Problem set -
• A. In the article on Ghana's cocoa sustainability conference, what is the value of the Living Income Differential payments made to farmers?
• B. For the article on Ghana's cocoa sustainability conference, say whether each statement agrees with it, and quote the deciding words: (i) The high-level conference took place on 30 June. (ii) The EU's stricter legislation on commodities imports went ahead this summer as first planned. (iii) COCOBOD's chief executive said child labour and deforestation must be tackled in all forms.
[[ Excerpt to read open ]]
A key sustainability conference in Ghana has agreed that enabling farmers to earn fair incomes for the production of cocoa is vital for securing the sector’s future, writes Neill Barston.
According to COCOBOD, the West African nation’s industry body, the event assembled major government and business stakeholders to push forward with plans to assist agricultural communities against a backdrop of downward pressure on crop prices and pandemic challenges.
The agreement comes in the wake of dialogue with the EU, which is set to introduce stricter legislation surrounding commodities imports to the block – though lobbying from some sections of industry has led to this being pushed back from being introduced this summer, to later on this autumn.
As COCOBOD noted, the high level conference on 30 June included the country’s Minister of Food and Agriculture, Hon. Owusu Afriyie Akoto; the Minister for Lands and Natural Resources, Hon. Samuel Abu Jinapor and the Minister of Employment and Labour Relations, Hon. Ignatius Baffour-Awuah.
Significantly, the COCOBOD’s chief executive Hon Joseph Boahen Aidoo asserted at the meeting that the fair international pricing of cocoa was central to sustainable cocoa farming – but recent concerning drops in the value of crops have resulted in the recently introduced Living Income Differential (LID) payments to farmers (of $400 a tonne) effectively being lost.
The CEO also raised the key issues of child labour and deforestation, stating they must be tackled in all forms and that Ghana is committed to those causes. He believed that a well-remunerated farmer will be in a better position to engage the right kind of labour and adhere to the standards of sustainability.
[[ Excerpt to read closed ]]
[[ Supplied entries open ]]
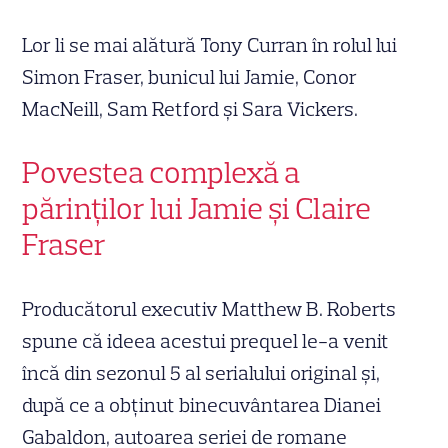
Lor li se mai alătură Tony Curran în rolul lui
Simon Fraser, bunicul lui Jamie, Conor
MacNeill, Sam Retford și Sara Vickers.
Povestea complexă a
părinților lui Jamie și Claire
Fraser
Producătorul executiv Matthew B. Roberts
spune că ideea acestui prequel le-a venit
încă din sezonul 5 al serialului original și,
după ce a obținut binecuvântarea Dianei
Gabaldon, autoarea seriei de romane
[[ Supplied entries closed ]]
Answers by item -
• A. $400 a tonne.

• B.
(i) Yes: "the high level conference on 30 June"
(ii) No: "this being pushed back from being introduced this summer, to later on this autumn"
(iii) Yes: "stating they must be tackled in all forms"